Rommel attacked the next day, Wednesday, July 1, 1942. His reputation was so awesome that the news terrified the British. The fleet withdrew through Suez into the Red Sea. In Cairo, headquarters hastily burned files. Commanders frantically planned to evacuate Cairo and the Delta.

Africa Corps’s assault went in about twelve miles south of the sea at Deir el Shein and hit a box Rommel didn’t know was there. Defended by the 18th Indian Brigade, the box held till evening, when the Germans smashed it and captured most of the defenders. British armor arrived too late to save the brigade, but in time to check Rommel’s efforts during the night to penetrate to the rear.

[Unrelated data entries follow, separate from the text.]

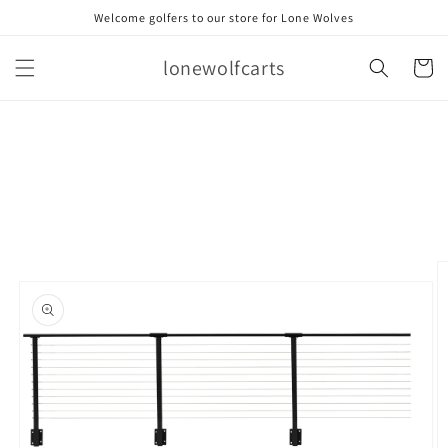
Skip to
Welcome golfers to our store for Lone Wolves
content
lonewolfcarts
Cart
Skip to
product
information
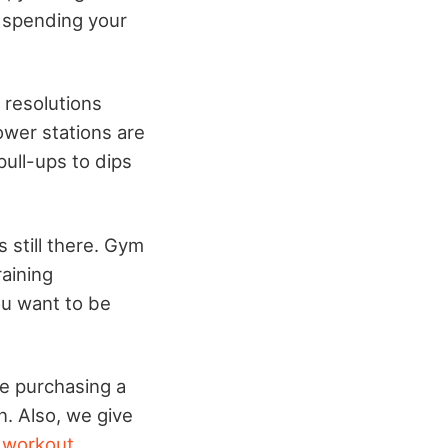
 spending your
 resolutions
ower stations are
pull-ups to dips
 still there. Gym
aining
ou want to be
re purchasing a
. Also, we give
 workout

From this point on, Axis presence in Africa was doomed. Rommel renewed the attack the next day, but he had fewer than forty tanks now and was forced to halt when he saw British tanks blocking their way, as well as others moving around their flank. Rommel tried again on July 3. By now he had only twenty-six tanks, yet he advanced nine miles before British fire halted them. During the day a New Zealand battalion captured nearly all of Ariete Division’s artillery in a flank attack, while the remaining Italians took to their heels. It was clear evidence of exhaustion and overstrain.

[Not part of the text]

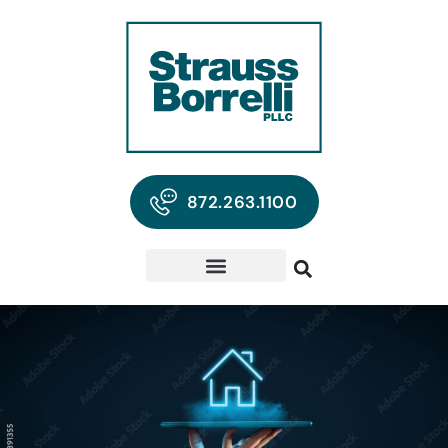
872.263.1100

Rommel, at last recognizing reality, broke off the attack. Auchinleck had at last gained the initiative. He counterattacked on July 4. The Axis troops held, and both sides soon stopped out of exhaustion. Now the two opponents slowly built their strength. In the following weeks they exchanged savage attempts to crack the other’s line. The tactical situation altered little. But the strategic situation had been transformed. The Axis had no hope of matching the huge buildup that had begun apace on the British side.

Churchill flew out to Cairo on August 4 and changed commanders when he found Auchinleck strongly resisting his insistence on renewing the offensive. Auchinleck wanted to wait until September so newly arrived troops could learn desert warfare. Churchill handed over the Middle East command to General Sir Harold Alexander and brought out General Sir Bernard Montgomery from England to run the 8th Army. Montgomery turned out to be more insistent than any officer in the army in meticulously tidying up his forces before doing anything. He took even longer than Auchinleck, but Churchill couldn’t admit he’d been wrong, and gave way.

Rommel launched one more desperate offensive on August 30. It had to go in on a less-fortified stretch to the south, but 8th Army had mined the region, and German mobility was limited by shortage of fuel. Rommel at last had to pull back, defeated. From this point on, the Axis forces simply hung on, waiting for the British blow to fall.